Dans le pays arabes (Mashreq et Maghreb) où l’Islam est généralement prépondérant, la bioéthique se situe dans un contexte différent de celui de l’Occident. D’une part, ces pays ont encore peu connu le processus de sécularisation et de rationalisation qui a profondément marqué l’Occident pendant des siècles. D’autre part, les Etats  arabes concernés, relativement homogènes, sont moins disposés a légiférer dans des domaines qu’ils ne considèrent pas totalement de leur ressort et ou les valeurs véhiculées, dites  universelles, risquent de n’être pas pleinement assumées par leurs différentes communautés religieuses. Enfin, une large part de la population de ces régions, par besoin identitaire, ne se sent pas concernée par une bioéthique laïque  a l’occidentale et appelle a une islamisation de la réflexion éthique. Cette nécessité d’une référence religieuse a l’éthique est souvent fortement soulignée par les auteurs musulmans : Abd-al-Haqq Guiderdoni écrit : « L’éthique, dans la mesure où elle est ce qui permet à l’homme de rester humain, ne peut se passer d’une réponse à la question : Qui est l’homme ? Les hésitations de l’éthique actuelle sont relatives à la réponse à cette question. Présenter les principes fondamentaux de l’éthique en Islam requiert d’aborder la question de l’anthropologie islamique définie toute entière par le rapport de l’homme à Dieu. » Il faut dire que cette conviction n’est pas propre a l’Islam, elle est partagée par les trois religions monothéistes de notre région, même si chacune comprend a sa manière la part d’autonomie reconnue a l’homme et le fondement dernier de la dignité de celui-ci.

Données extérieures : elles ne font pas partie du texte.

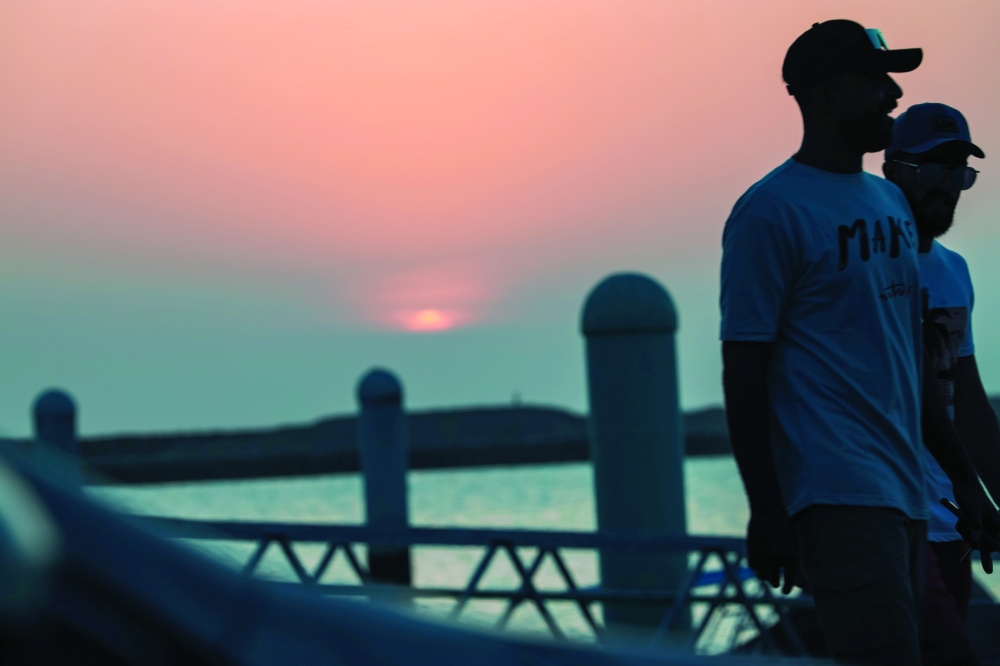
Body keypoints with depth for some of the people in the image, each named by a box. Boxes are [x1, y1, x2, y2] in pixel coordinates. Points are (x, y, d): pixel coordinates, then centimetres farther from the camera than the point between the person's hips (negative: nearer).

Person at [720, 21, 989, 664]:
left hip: (905, 487, 8)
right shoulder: (771, 212, -7)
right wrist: (767, 512, -15)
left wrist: (960, 474, 21)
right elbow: (744, 374, -10)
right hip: (839, 492, -8)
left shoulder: (892, 202, 18)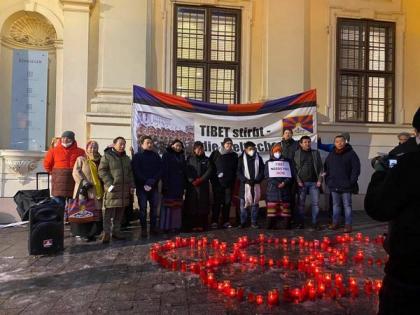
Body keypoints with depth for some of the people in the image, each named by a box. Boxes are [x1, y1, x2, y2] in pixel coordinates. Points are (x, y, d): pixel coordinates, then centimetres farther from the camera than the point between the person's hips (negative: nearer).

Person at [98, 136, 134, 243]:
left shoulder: (126, 158, 19)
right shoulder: (107, 156, -2)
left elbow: (130, 173, 23)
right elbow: (102, 171, -8)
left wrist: (132, 186, 13)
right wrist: (109, 184, -16)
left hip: (124, 190, 6)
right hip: (112, 189, -6)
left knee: (120, 213, 10)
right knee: (109, 212, -6)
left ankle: (116, 231, 20)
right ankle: (106, 233, -1)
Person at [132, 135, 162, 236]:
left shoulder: (156, 156, 10)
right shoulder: (137, 156, 1)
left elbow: (160, 170, 2)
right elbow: (136, 172, -8)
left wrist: (152, 181, -12)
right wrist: (145, 183, -16)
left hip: (154, 187, 3)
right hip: (142, 187, -3)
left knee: (154, 207, 7)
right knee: (143, 208, 1)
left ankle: (153, 227, 16)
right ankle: (143, 229, 8)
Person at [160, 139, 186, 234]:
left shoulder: (182, 156, 16)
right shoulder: (167, 155, -1)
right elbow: (164, 170, -9)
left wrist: (184, 184, 12)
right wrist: (165, 183, -17)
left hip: (179, 184, 6)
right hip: (169, 184, -6)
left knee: (178, 206, 7)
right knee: (168, 205, -5)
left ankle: (176, 225, 13)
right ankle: (166, 226, -1)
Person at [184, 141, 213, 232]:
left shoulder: (206, 160, 13)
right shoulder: (189, 159, 10)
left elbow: (209, 171, 1)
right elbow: (187, 171, 2)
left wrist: (200, 180, -11)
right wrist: (192, 181, -12)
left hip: (203, 186, 1)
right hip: (191, 185, -1)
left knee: (203, 205, -2)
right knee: (191, 205, -4)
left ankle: (201, 225, 2)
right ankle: (192, 225, 1)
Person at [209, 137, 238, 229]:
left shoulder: (234, 155, 11)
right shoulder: (215, 153, 3)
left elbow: (236, 170, 14)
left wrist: (233, 181, 7)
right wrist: (213, 179, -5)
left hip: (229, 183, 3)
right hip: (217, 183, -2)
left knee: (227, 202, 5)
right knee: (217, 202, 1)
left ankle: (225, 221, 14)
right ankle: (214, 222, 7)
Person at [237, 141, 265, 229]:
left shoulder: (258, 158, 7)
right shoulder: (241, 159, 2)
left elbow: (262, 171, 5)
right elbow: (239, 172, -2)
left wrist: (256, 180, -10)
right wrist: (246, 180, -14)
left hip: (256, 185, 2)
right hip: (245, 185, -2)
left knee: (255, 204, 5)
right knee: (244, 205, 1)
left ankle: (254, 222, 14)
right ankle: (243, 223, 10)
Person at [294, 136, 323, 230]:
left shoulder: (315, 153, 10)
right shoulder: (296, 154, 4)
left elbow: (320, 167, 8)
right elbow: (294, 168, 0)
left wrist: (319, 180, -2)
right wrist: (298, 180, -9)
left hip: (314, 182, 2)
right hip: (302, 182, -1)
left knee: (315, 203, 1)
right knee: (301, 203, 4)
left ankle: (315, 222, 10)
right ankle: (300, 223, 13)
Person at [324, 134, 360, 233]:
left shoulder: (351, 154, -4)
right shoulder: (331, 155, 9)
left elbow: (356, 169, -7)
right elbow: (326, 169, 16)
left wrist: (351, 181, -12)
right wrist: (328, 180, 8)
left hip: (346, 186, -4)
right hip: (334, 186, 4)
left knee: (347, 205, 3)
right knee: (335, 205, 13)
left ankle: (348, 224, 9)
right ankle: (335, 223, 22)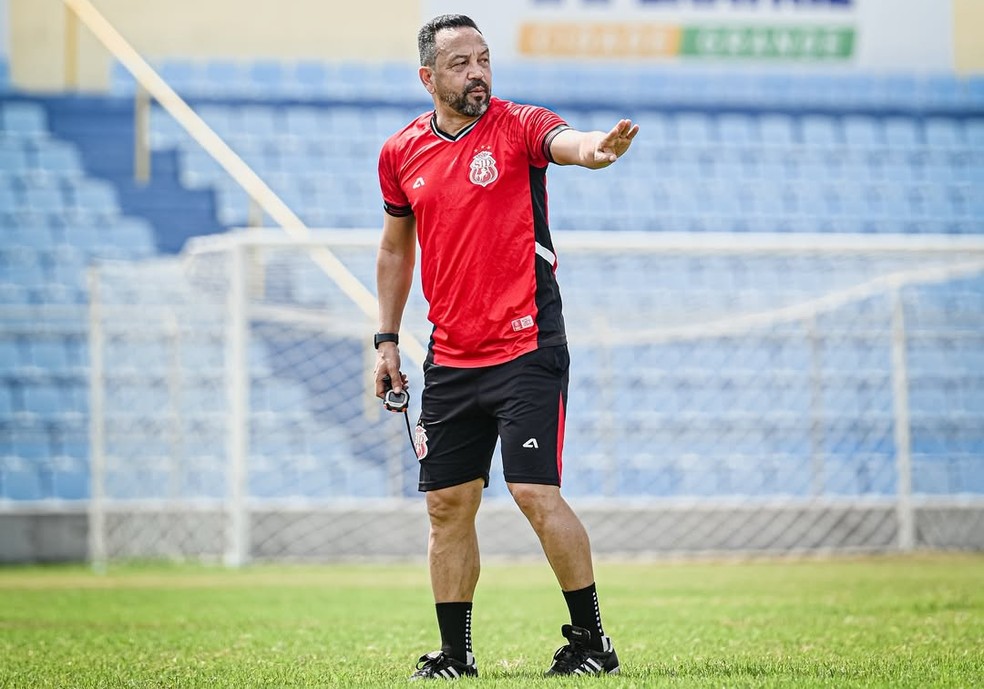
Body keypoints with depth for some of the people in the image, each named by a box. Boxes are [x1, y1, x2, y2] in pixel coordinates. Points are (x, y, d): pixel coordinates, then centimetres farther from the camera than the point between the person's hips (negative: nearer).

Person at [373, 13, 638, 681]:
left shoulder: (517, 126, -7)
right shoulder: (401, 154, 7)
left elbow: (564, 140, -30)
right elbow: (395, 249, 20)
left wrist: (594, 148, -54)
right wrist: (387, 339, 16)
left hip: (527, 350, -5)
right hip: (449, 361, 5)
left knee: (536, 493, -12)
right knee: (448, 505, 7)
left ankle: (592, 641, 1)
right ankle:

Ainsi, dans le Monde Arabe, la réflexion bioéthique s’est d’abord exprimée naturellement au niveau des responsables religieux : La première  «Conférence Internationale de Médecine » tenue en 1981, au Kowait, a été achevée par la rédaction d’un « Code Islamique d’Ethique Médicale ». Le premier « Congrès des Sciences Islamiques» tenu au Caire en 1985 et depuis les prises de positions des sessions annuelles des «Conseils des Académies Islamiques du Fiqh », sans parler des nombreuses  Fatwas (décisions en conformité avec le Droit musulman)  émises par les instances religieuses islamiques, le rappellent pleinement.

De leur côté, en maintes occasions, les instances religieuses chrétiennes et juives ont également explicité leurs convictions sur les valeurs qu’elles jugent fondamentales comme références d’une éthique humaine.